Mitchell Report Five Years Later

We’re coming up on the 5-year anniversary of the Mitchell Report (Dec. 13, 2007).

The investigation most notably uncovered and published the names of 89 MLB players of either highly suspicious or confirmed uses of performance-enhancing drugs (steroids, HGH, amphetamines, etc.).

I was curious to know how many players listed in the Mitchell Report were still playing in the major leagues as of 2012.

By my count there are 5: Rick Ankiel, Jason Giambi, Andy Pettitte, Jerry Hairston and Brian Roberts.

Ankiel, 33, is the youngest of the five and could still play several more seasons. He was, however, cut by the Nationals on July 27 and failed to play another game last season. The remaining four are 35 and older with Giambi and Pettitte both in their 40s.

If Ankile fails to latch on with another club, it’s nearly a certainty 2013 will prove the final season for both Giambi and Pettitte–if either plays at all. But that doesn’t mean the Mitchell Report players vanish from the present game entirely.

The names of Bonds, Palmeiro and Clemens will resurface during Hall of Fame discussions.

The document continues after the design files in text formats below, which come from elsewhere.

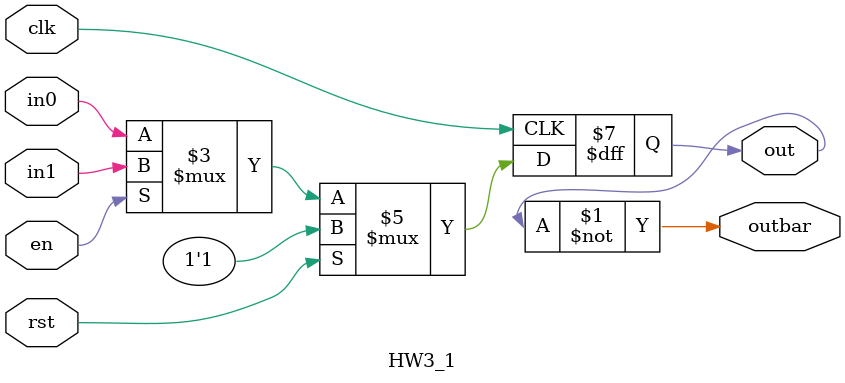
<source format=v>
`timescale 1ns / 1ps
module HW3_1 #(parameter SZE = 1)
	 (
	 input [SZE-1:0] in0,
	 input [SZE-1:0] in1,
	 //input  [SZE-1:0] d,
	 input en,
	 input clk,
	 input rst,
	 output reg [SZE-1:0] out,
	 output [SZE-1:0] outbar
    );
	 
	 assign outbar = ~out;
	 //assign d = en ? in1 : in0;
	 
always @(posedge clk)
begin
	if(rst) begin
		out <= {SZE{1'b1}};
	end
	
	else begin
		out <= (en ? in1 : in0);
	end
	
end

endmodule

</source>
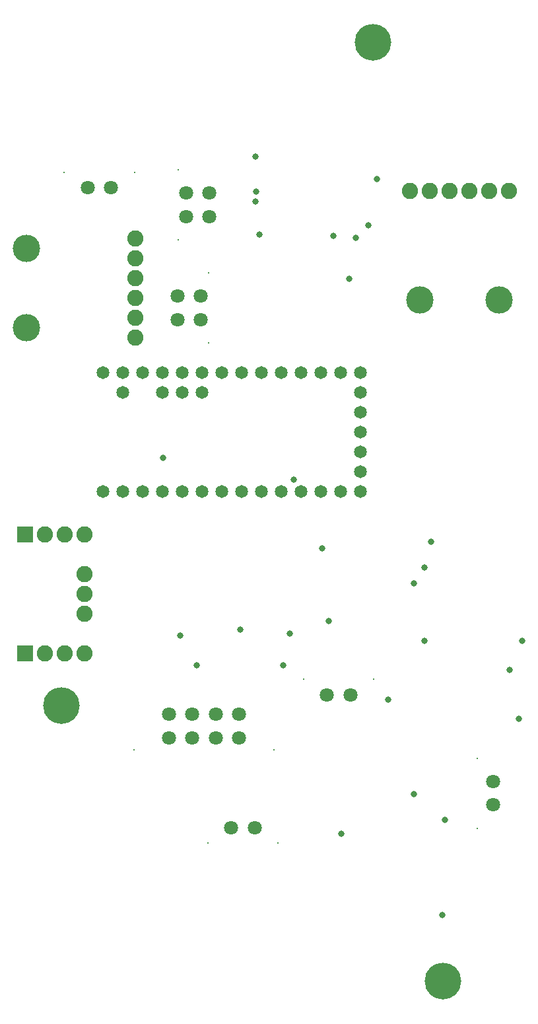
<source format=gbs>
G04 Layer_Color=16711935*
%FSLAX44Y44*%
%MOMM*%
G71*
G01*
G75*
%ADD61C,3.5020*%
%ADD62C,2.0796*%
%ADD63C,0.2000*%
%ADD64C,1.8000*%
%ADD65C,4.7000*%
%ADD66R,2.0796X2.0796*%
%ADD67C,1.6478*%
%ADD68C,0.8000*%
D61*
X-145000Y168000D02*
D03*
X-43400D02*
D03*
X-649550Y234150D02*
D03*
Y132550D02*
D03*
D62*
X-30700Y307700D02*
D03*
X-56100D02*
D03*
X-81500D02*
D03*
X-106900D02*
D03*
X-132300D02*
D03*
X-157700D02*
D03*
X-626000Y-285000D02*
D03*
X-600600D02*
D03*
X-575200D02*
D03*
X-626000Y-132600D02*
D03*
X-600600D02*
D03*
X-575200D02*
D03*
Y-234200D02*
D03*
Y-208800D02*
D03*
Y-183400D02*
D03*
X-509850Y119850D02*
D03*
Y145250D02*
D03*
Y170650D02*
D03*
Y196050D02*
D03*
Y221450D02*
D03*
Y246850D02*
D03*
D63*
X-511000Y332000D02*
D03*
X-601000D02*
D03*
X-416000Y113000D02*
D03*
Y203000D02*
D03*
X-454957Y335000D02*
D03*
Y245000D02*
D03*
X-71000Y-509000D02*
D03*
Y-419000D02*
D03*
X-327000Y-528000D02*
D03*
X-417000D02*
D03*
X-512000Y-408000D02*
D03*
X-332000D02*
D03*
X-294000Y-318000D02*
D03*
X-204000D02*
D03*
D64*
X-571000Y312000D02*
D03*
X-541000D02*
D03*
X-456000Y173000D02*
D03*
X-426000Y143000D02*
D03*
Y173000D02*
D03*
X-456000Y143000D02*
D03*
X-414958Y275000D02*
D03*
X-444957Y305000D02*
D03*
Y275000D02*
D03*
X-414958Y305000D02*
D03*
X-51000Y-449000D02*
D03*
Y-479000D02*
D03*
X-387000Y-508000D02*
D03*
X-357000D02*
D03*
X-407000Y-393000D02*
D03*
Y-363000D02*
D03*
X-377000D02*
D03*
Y-393000D02*
D03*
X-437000D02*
D03*
Y-363000D02*
D03*
X-467000D02*
D03*
Y-393000D02*
D03*
X-234000Y-338000D02*
D03*
X-264000D02*
D03*
D65*
X-205000Y498000D02*
D03*
X-115000Y-705000D02*
D03*
X-605000Y-352000D02*
D03*
D66*
X-651400Y-285000D02*
D03*
Y-132600D02*
D03*
D67*
X-424400Y50000D02*
D03*
X-449800D02*
D03*
X-475200D02*
D03*
X-526000D02*
D03*
X-551400Y75400D02*
D03*
X-526000D02*
D03*
X-500600D02*
D03*
X-475200D02*
D03*
X-449800D02*
D03*
X-424400D02*
D03*
X-399000D02*
D03*
X-373600D02*
D03*
X-348200D02*
D03*
X-322800D02*
D03*
X-297400D02*
D03*
X-272000D02*
D03*
X-246600D02*
D03*
X-221200D02*
D03*
Y50000D02*
D03*
Y24600D02*
D03*
Y-800D02*
D03*
Y-26200D02*
D03*
Y-51600D02*
D03*
Y-77000D02*
D03*
X-246600D02*
D03*
X-272000D02*
D03*
X-297400D02*
D03*
X-322800D02*
D03*
X-348200D02*
D03*
X-373600D02*
D03*
X-399000D02*
D03*
X-424400D02*
D03*
X-449800D02*
D03*
X-475200D02*
D03*
X-500600D02*
D03*
X-526000D02*
D03*
X-551400D02*
D03*
D68*
X-356000Y294000D02*
D03*
X-227000Y248000D02*
D03*
X-256000Y250000D02*
D03*
X-355000Y307000D02*
D03*
X-139000Y-175000D02*
D03*
X-200000Y323000D02*
D03*
X-14000Y-269000D02*
D03*
X-211000Y264000D02*
D03*
X-236000Y195000D02*
D03*
X-18000Y-369000D02*
D03*
X-113000Y-498000D02*
D03*
X-139000Y-269000D02*
D03*
X-116000Y-620000D02*
D03*
X-356000Y352000D02*
D03*
X-351000Y252000D02*
D03*
X-452000Y-262000D02*
D03*
X-186000Y-344000D02*
D03*
X-375000Y-254000D02*
D03*
X-320000Y-300000D02*
D03*
X-431000D02*
D03*
X-153000Y-465000D02*
D03*
Y-195000D02*
D03*
X-246000Y-516000D02*
D03*
X-270000Y-150000D02*
D03*
X-474000Y-34000D02*
D03*
X-311386Y-259386D02*
D03*
X-30000Y-306000D02*
D03*
X-307000Y-62000D02*
D03*
X-262000Y-243000D02*
D03*
X-131000Y-142000D02*
D03*
M02*

</source>
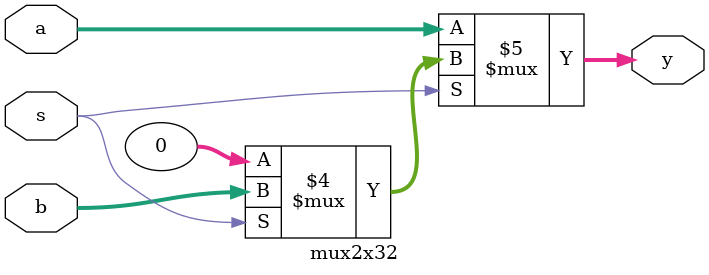
<source format=v>
`timescale 1ns / 1ps

module mux2x32(a,b,s,y);
	input [31:0] a,b; 
	input s; 
	output [31:0] y; 
	assign y = s==1'b0 ? a : s==1'b1 ? b :1'b0;
endmodule

</source>
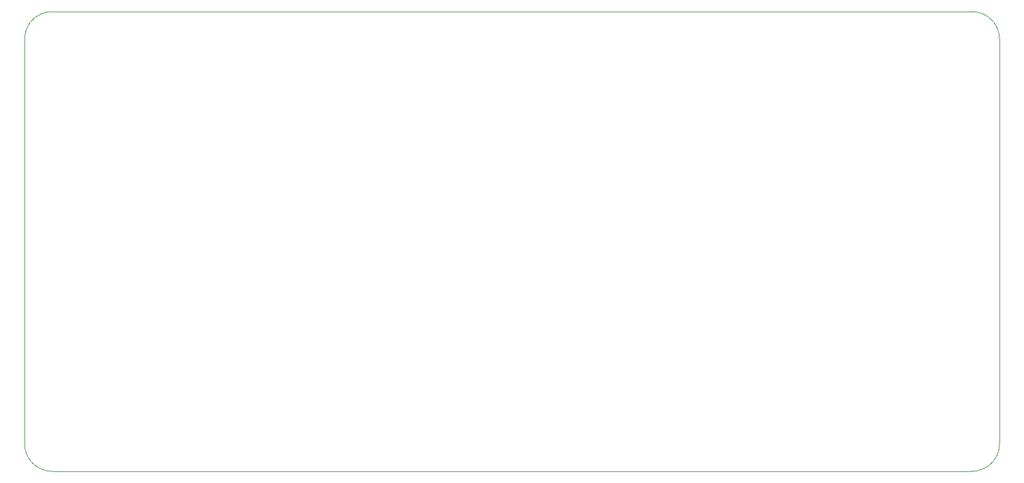
<source format=gm1>
G04 #@! TF.GenerationSoftware,KiCad,Pcbnew,(5.1.9-0-10_14)*
G04 #@! TF.CreationDate,2021-05-11T12:02:21-04:00*
G04 #@! TF.ProjectId,Cryologger ITB - Adafruit,4372796f-6c6f-4676-9765-722049544220,rev?*
G04 #@! TF.SameCoordinates,Original*
G04 #@! TF.FileFunction,Profile,NP*
%FSLAX46Y46*%
G04 Gerber Fmt 4.6, Leading zero omitted, Abs format (unit mm)*
G04 Created by KiCad (PCBNEW (5.1.9-0-10_14)) date 2021-05-11 12:02:21*
%MOMM*%
%LPD*%
G01*
G04 APERTURE LIST*
G04 #@! TA.AperFunction,Profile*
%ADD10C,0.050000*%
G04 #@! TD*
G04 APERTURE END LIST*
D10*
X241300000Y-109220000D02*
G75*
G02*
X237490000Y-113030000I-3810000J0D01*
G01*
X237490000Y-49530000D02*
G75*
G02*
X241300000Y-53340000I0J-3810000D01*
G01*
X106680000Y-53340000D02*
G75*
G02*
X110490000Y-49530000I3810000J0D01*
G01*
X110490000Y-113030000D02*
G75*
G02*
X106680000Y-109220000I0J3810000D01*
G01*
X106680000Y-109220000D02*
X106680000Y-53340000D01*
X237490000Y-113030000D02*
X110490000Y-113030000D01*
X241300000Y-53340000D02*
X241300000Y-109220000D01*
X110490000Y-49530000D02*
X237490000Y-49530000D01*
M02*

</source>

Mark McGwire is still around as the hitting coach for the Dodgers and Matt Williams (also listed) appears poised to become a big league manager.

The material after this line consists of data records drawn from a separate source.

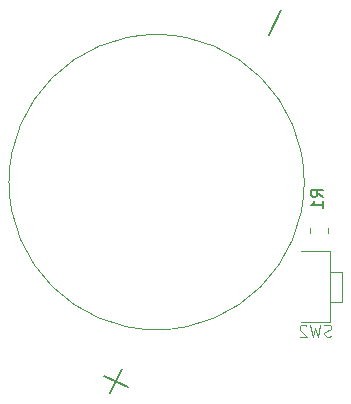
<source format=gbo>
%TF.GenerationSoftware,KiCad,Pcbnew,9.0.4*%
%TF.CreationDate,2025-12-02T01:12:31+00:00*%
%TF.ProjectId,dtv2,64747632-2e6b-4696-9361-645f70636258,rev?*%
%TF.SameCoordinates,Original*%
%TF.FileFunction,Legend,Bot*%
%TF.FilePolarity,Positive*%
%FSLAX46Y46*%
G04 Gerber Fmt 4.6, Leading zero omitted, Abs format (unit mm)*
G04 Created by KiCad (PCBNEW 9.0.4) date 2025-12-02 01:12:31*
%MOMM*%
%LPD*%
G01*
G04 APERTURE LIST*
%ADD10C,0.150000*%
%ADD11C,0.100000*%
%ADD12C,0.120000*%
G04 APERTURE END LIST*
D10*
X125562901Y-67563115D02*
X124596916Y-69634676D01*
X112638950Y-99470773D02*
X110567389Y-98504788D01*
X111120177Y-100023561D02*
X112086162Y-97952000D01*
D11*
X129833332Y-95159800D02*
X129690475Y-95207419D01*
X129690475Y-95207419D02*
X129452380Y-95207419D01*
X129452380Y-95207419D02*
X129357142Y-95159800D01*
X129357142Y-95159800D02*
X129309523Y-95112180D01*
X129309523Y-95112180D02*
X129261904Y-95016942D01*
X129261904Y-95016942D02*
X129261904Y-94921704D01*
X129261904Y-94921704D02*
X129309523Y-94826466D01*
X129309523Y-94826466D02*
X129357142Y-94778847D01*
X129357142Y-94778847D02*
X129452380Y-94731228D01*
X129452380Y-94731228D02*
X129642856Y-94683609D01*
X129642856Y-94683609D02*
X129738094Y-94635990D01*
X129738094Y-94635990D02*
X129785713Y-94588371D01*
X129785713Y-94588371D02*
X129833332Y-94493133D01*
X129833332Y-94493133D02*
X129833332Y-94397895D01*
X129833332Y-94397895D02*
X129785713Y-94302657D01*
X129785713Y-94302657D02*
X129738094Y-94255038D01*
X129738094Y-94255038D02*
X129642856Y-94207419D01*
X129642856Y-94207419D02*
X129404761Y-94207419D01*
X129404761Y-94207419D02*
X129261904Y-94255038D01*
X128928570Y-94207419D02*
X128690475Y-95207419D01*
X128690475Y-95207419D02*
X128499999Y-94493133D01*
X128499999Y-94493133D02*
X128309523Y-95207419D01*
X128309523Y-95207419D02*
X128071428Y-94207419D01*
X127738094Y-94302657D02*
X127690475Y-94255038D01*
X127690475Y-94255038D02*
X127595237Y-94207419D01*
X127595237Y-94207419D02*
X127357142Y-94207419D01*
X127357142Y-94207419D02*
X127261904Y-94255038D01*
X127261904Y-94255038D02*
X127214285Y-94302657D01*
X127214285Y-94302657D02*
X127166666Y-94397895D01*
X127166666Y-94397895D02*
X127166666Y-94493133D01*
X127166666Y-94493133D02*
X127214285Y-94635990D01*
X127214285Y-94635990D02*
X127785713Y-95207419D01*
X127785713Y-95207419D02*
X127166666Y-95207419D01*
D10*
X129129819Y-83383333D02*
X128653628Y-83050000D01*
X129129819Y-82811905D02*
X128129819Y-82811905D01*
X128129819Y-82811905D02*
X128129819Y-83192857D01*
X128129819Y-83192857D02*
X128177438Y-83288095D01*
X128177438Y-83288095D02*
X128225057Y-83335714D01*
X128225057Y-83335714D02*
X128320295Y-83383333D01*
X128320295Y-83383333D02*
X128463152Y-83383333D01*
X128463152Y-83383333D02*
X128558390Y-83335714D01*
X128558390Y-83335714D02*
X128606009Y-83288095D01*
X128606009Y-83288095D02*
X128653628Y-83192857D01*
X128653628Y-83192857D02*
X128653628Y-82811905D01*
X129129819Y-84335714D02*
X129129819Y-83764286D01*
X129129819Y-84050000D02*
X128129819Y-84050000D01*
X128129819Y-84050000D02*
X128272676Y-83954762D01*
X128272676Y-83954762D02*
X128367914Y-83859524D01*
X128367914Y-83859524D02*
X128415533Y-83764286D01*
D11*
%TO.C,BT1*%
X127551386Y-82128254D02*
G75*
G02*
X102551386Y-82128254I-12500000J0D01*
G01*
X102551386Y-82128254D02*
G75*
G02*
X127551386Y-82128254I12500000J0D01*
G01*
%TO.C,SW2*%
X129750000Y-88000000D02*
X127250000Y-88000000D01*
X129750000Y-92250000D02*
X130750000Y-92250000D01*
X129750000Y-94000000D02*
X127250000Y-94000000D01*
X129750000Y-94000000D02*
X129750000Y-88000000D01*
X130750000Y-89750000D02*
X129750000Y-89750000D01*
X130750000Y-92250000D02*
X130750000Y-89750000D01*
D12*
%TO.C,R1*%
X128065000Y-85972936D02*
X128065000Y-86427064D01*
X129535000Y-85972936D02*
X129535000Y-86427064D01*
%TD*%
M02*

</source>
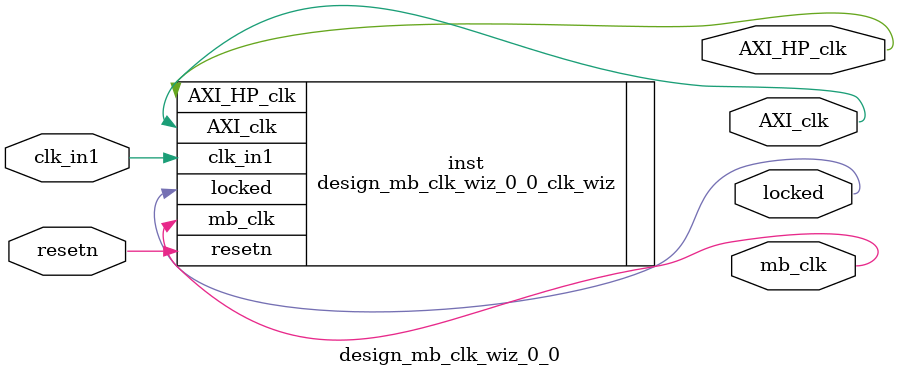
<source format=v>


`timescale 1ps/1ps

(* CORE_GENERATION_INFO = "design_mb_clk_wiz_0_0,clk_wiz_v6_0_3_0_0,{component_name=design_mb_clk_wiz_0_0,use_phase_alignment=true,use_min_o_jitter=false,use_max_i_jitter=false,use_dyn_phase_shift=false,use_inclk_switchover=false,use_dyn_reconfig=false,enable_axi=0,feedback_source=FDBK_AUTO,PRIMITIVE=MMCM,num_out_clk=3,clkin1_period=10.000,clkin2_period=10.000,use_power_down=false,use_reset=true,use_locked=true,use_inclk_stopped=false,feedback_type=SINGLE,CLOCK_MGR_TYPE=NA,manual_override=false}" *)

module design_mb_clk_wiz_0_0 
 (
  // Clock out ports
  output        AXI_clk,
  output        mb_clk,
  output        AXI_HP_clk,
  // Status and control signals
  input         resetn,
  output        locked,
 // Clock in ports
  input         clk_in1
 );

  design_mb_clk_wiz_0_0_clk_wiz inst
  (
  // Clock out ports  
  .AXI_clk(AXI_clk),
  .mb_clk(mb_clk),
  .AXI_HP_clk(AXI_HP_clk),
  // Status and control signals               
  .resetn(resetn), 
  .locked(locked),
 // Clock in ports
  .clk_in1(clk_in1)
  );

endmodule

</source>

To baseball’s credit, in the five seasons since the Mitchell Report the league has taken great strides to clean up the game with improved testing practices and harsher penalties. But, as Melky Cabrera proved this past summer, there’s still work to be done.

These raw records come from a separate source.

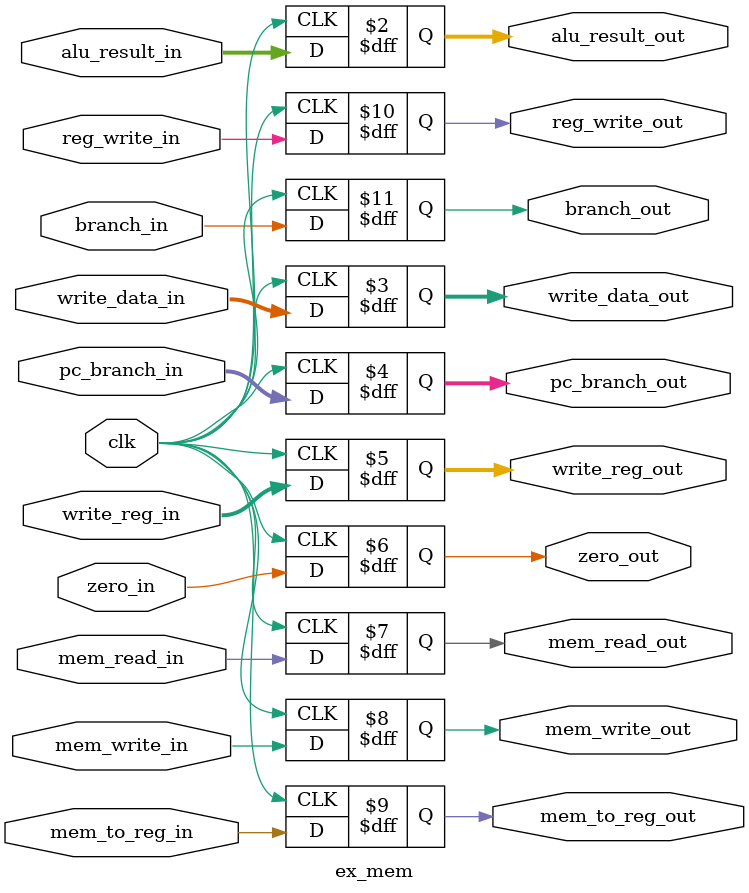
<source format=v>
module ex_mem (
    input clk,
    
    input [31:0] alu_result_in,
    input [31:0] write_data_in,
    input [31:0] pc_branch_in,
    input [4:0] write_reg_in,
    input zero_in,
    
    input mem_read_in,
    input mem_write_in,
    input mem_to_reg_in,
    input reg_write_in,
    input branch_in,

    output reg [31:0] alu_result_out,
    output reg [31:0] write_data_out,
    output reg [31:0] pc_branch_out,
    output reg [4:0] write_reg_out,
    output reg zero_out,

    output reg mem_read_out,
    output reg mem_write_out,
    output reg mem_to_reg_out,
    output reg reg_write_out,
    output reg branch_out
);

	
	always @(posedge clk) begin
    alu_result_out   <= alu_result_in;
    write_data_out   <= write_data_in;
    pc_branch_out    <= pc_branch_in;
    write_reg_out    <= write_reg_in;
    zero_out         <= zero_in;

    mem_read_out     <= mem_read_in;
    mem_write_out    <= mem_write_in;
    mem_to_reg_out   <= mem_to_reg_in;
    reg_write_out    <= reg_write_in;
    branch_out       <= branch_in;
end
endmodule
		
</source>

I’m not suggesting there’s a policy baseball can put forth to prevent all players from cheating. But I do believe more can be done to discourage players from using PEDs by implementing stauncher penalties.

Further preventative measures are the responsibility of the Players Union, the owners and Bud Selig. It’s up to all three parties to cooperate on hammering out the details of stricter penalties to ensure the integrity of the game will not be compromised any further by steroids offenders. This is the best way for baseball to stay ahead of the players seeking new and improved artificial advantages in the coming years.

An unyielding stance on PEDs users would mean five years from now we’ll be able to look at the game and know, without question, we’re well into the post ‘Steroids Era’ and past the ugly black eye of the Mitchell Report.